- _Your instructions_
Among the lines below, copy exactly those from the one with "hfov_deg: 23.9" through the one with "exposure_s: 1/100", counting both ends.

Records drawn from a dataset:
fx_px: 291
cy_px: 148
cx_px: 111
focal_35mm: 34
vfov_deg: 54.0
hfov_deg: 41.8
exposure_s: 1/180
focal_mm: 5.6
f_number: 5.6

==

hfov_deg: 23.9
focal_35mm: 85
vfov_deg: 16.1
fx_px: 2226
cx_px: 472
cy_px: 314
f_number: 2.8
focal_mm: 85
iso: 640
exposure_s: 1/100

- _Solution_
hfov_deg: 23.9
focal_35mm: 85
vfov_deg: 16.1
fx_px: 2226
cx_px: 472
cy_px: 314
f_number: 2.8
focal_mm: 85
iso: 640
exposure_s: 1/100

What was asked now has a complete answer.